Cette difficulté de faire passer en traduction toute la complexité du texte original a certes pesé sur la réception de Stèles, qui semble viser un public d’élite. Ce n’est pas un hasard si, au cours des années 90, les deux versions italiennes de ce livre ont progressivement disparu des librairies. L’œuvre poétique la plus dense de l’expérience chinoise segalénienne devient presque invisible aux yeux des lecteurs italiens, même si quelques revues littéraires qui publient sur le web ont continué à proposer, dans les années récentes, des choix de poèmes dans les traductions que je viens de présenter.
Ainsi, depuis 1994 jusqu’à 2014, les chefs-d’œuvre du cycle chinois segaléniens sont ignorés du marché éditorial italien. La diffusion des textes traduits de Segalen se réduit de plus en plus et se contente de relancer ses œuvres fragmentaires en prose (Lettere di Cina, Saggio sull’esotismo, Gauguin nel suo ultimo scenario), dans les versions que j’ai présentées plus haut. Voilà pourquoi l’apparition récente en librairie de Peintures/Pitture (a cura di Ugo Piscopo, Salerno, Oedipus, 2015) semblait constituer une inversion de tendance, le signe d’une reprise d’attention inespérée[16].
Il suffit pourtant d’examiner le livre pour remarquer que cette traduction manque aux promesses exhibées sur la couverture : il ne s’agit pas de la version italienne intégrale de Peintures, mais d’une présentation très partielle et un peu fantaisiste des « Peintures magiques », avec la mystérieuse élimination (sans aucune justification) d’un paragraphe initial, « un solo piccolo taglio all’interno del primo brano[17] ».

..........

Recopiez le passage de l'extrait sur les traductions italiennes de Segalen qui va de « Cette difficulté de » à « viens de présenter. », en substituant « public restreint » à « public d’élite ».

[Données enregistrées]
..........

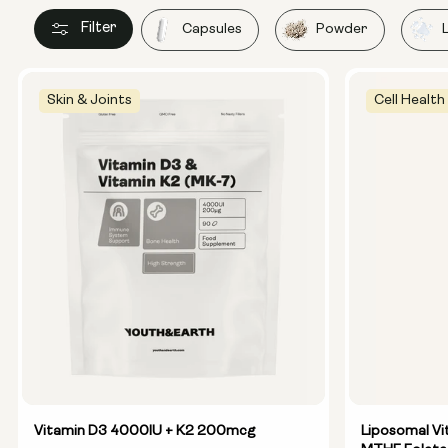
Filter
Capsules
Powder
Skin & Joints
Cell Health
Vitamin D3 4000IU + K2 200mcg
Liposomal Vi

..........

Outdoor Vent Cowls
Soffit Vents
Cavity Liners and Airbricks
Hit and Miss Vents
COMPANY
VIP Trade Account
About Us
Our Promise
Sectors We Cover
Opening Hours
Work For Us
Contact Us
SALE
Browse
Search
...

..........

### Votre réponse
Cette difficulté de faire passer en traduction toute la complexité du texte original a certes pesé sur la réception de Stèles, qui semble viser un public restreint. Ce n’est pas un hasard si, au cours des années 90, les deux versions italiennes de ce livre ont progressivement disparu des librairies. L’œuvre poétique la plus dense de l’expérience chinoise segalénienne devient presque invisible aux yeux des lecteurs italiens, même si quelques revues littéraires qui publient sur le web ont continué à proposer, dans les années récentes, des choix de poèmes dans les traductions que je viens de présenter.